TEXTE DU DOCUMENT »
►

Publié le 06-03-2018

Immobilier : Toute la vérité sur les prix !

Objet d’un rare consensus populaire en Tunisie : la cherté des prix de l’immobilier ! Chacun y allant de son avis cinglant sur le niveau des prix atteint avec en ligne de mire les promoteurs immobiliers coupables aux yeux de tous de chercher à s’enrichir déraisonnablement sur le dos de la classe moyenne. Mais à y regarder de plus près, les choses ne sont pas aussi simples et les responsabilités multiples. Enquête !



Immobilier : Toute la vérité sur les prix !

Par samir Bouzidi - Fondateur d’Allobledi*

Le piège du m2 et des taux d’intérêts élevés !

Dans le « Grand Tunis », avec d’une part la fourchette des prix dans le neuf variant de 1600 à 4000 Dt/m2 et d’autre part des superficies moyennes à la vente de l’ordre de 140 m2, le budget moyen d’acquisition culmine à 250 000 Dt soit au final 450 000 Dt si l’on applique les taux de crédit du moment (8,5% sur 20 ans). Un rêve hors de portée pour la très grande majorité des acheteurs potentiels !

Tant que la croissance était au rendez-vous, les gains de pouvoir d’achat ont masqué l’effet des prix de l’immobilier et des taux d’intérêts bancaires déjà relativement élevés. La récession économique post révolution a ébranlé ces mêmes capacités financières des familles et a détrôné leur idéal d’accession à la propriété. Et les mentalités commençant même à intégrer l’idée que ne pas être propriétaire à 40 ans n’était pas pour autant synonyme d’échec ! L’auto-construction et surtout la location longue durée tendant à s’imposer comme des alternatives solides et de circonstances. La baisse actuelle significative des loyers à Tunis ayant fini de convaincre les derniers indécis !

En définitive, les prix actuels de l’immobilier auraient pu être acceptables dans un contexte de taux de crédit bas comme c’est le cas au Maroc. Dans ce pays, les prix de l’immobilier à Casablanca sont en moyenne 35% + élevés qu’à Tunis mais à la faveur de taux d’intérêts des crédits immobiliers plus bas qu’en Tunisie (taux à 20 ans : 4,5% au Maroc contre 8,5% en Tunisie), il en coute au final moins cher d’acheter son appartement à Casablanca qu’à Tunis.

Pas assez d’offres économiques et trop d’offres « haut-standing »

◄

DOCUMENTS DE RÉFÉRENCE »
►

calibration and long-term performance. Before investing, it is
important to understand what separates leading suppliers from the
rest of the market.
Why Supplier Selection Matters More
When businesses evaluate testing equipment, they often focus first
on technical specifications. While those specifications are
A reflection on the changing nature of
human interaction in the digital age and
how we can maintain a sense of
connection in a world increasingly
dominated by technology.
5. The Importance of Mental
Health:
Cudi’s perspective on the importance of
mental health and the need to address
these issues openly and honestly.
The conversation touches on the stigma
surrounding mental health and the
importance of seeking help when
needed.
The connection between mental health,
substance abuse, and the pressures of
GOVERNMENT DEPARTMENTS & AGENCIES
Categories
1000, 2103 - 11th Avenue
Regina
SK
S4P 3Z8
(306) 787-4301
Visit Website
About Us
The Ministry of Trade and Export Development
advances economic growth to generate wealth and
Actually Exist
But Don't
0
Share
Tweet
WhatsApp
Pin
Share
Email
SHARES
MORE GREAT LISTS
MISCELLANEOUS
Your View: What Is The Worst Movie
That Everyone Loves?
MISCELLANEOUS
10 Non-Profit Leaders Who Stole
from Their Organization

◄

EXERCICES À RÉALISER »
[A] D'après l'article sur les prix de l'immobilier, quel est le taux des crédits immobiliers sur 20 ans au Maroc ?
[B] Recopiez fidèlement, dans l'article sur les prix de l'immobilier, le passage qui va de « Objet d’un rare » jusqu'à « d’intérêts élevés ! ».

CORRIGÉ DES EXERCICES »
[A] 4,5 %

[B]
Objet d’un rare consensus populaire en Tunisie : la cherté des prix de l’immobilier ! Chacun y allant de son avis cinglant sur le niveau des prix atteint avec en ligne de mire les promoteurs immobiliers coupables aux yeux de tous de chercher à s’enrichir déraisonnablement sur le dos de la classe moyenne. Mais à y regarder de plus près, les choses ne sont pas aussi simples et les responsabilités multiples. Enquête !



Immobilier : Toute la vérité sur les prix !

Par samir Bouzidi - Fondateur d’Allobledi*

Le piège du m2 et des taux d’intérêts élevés !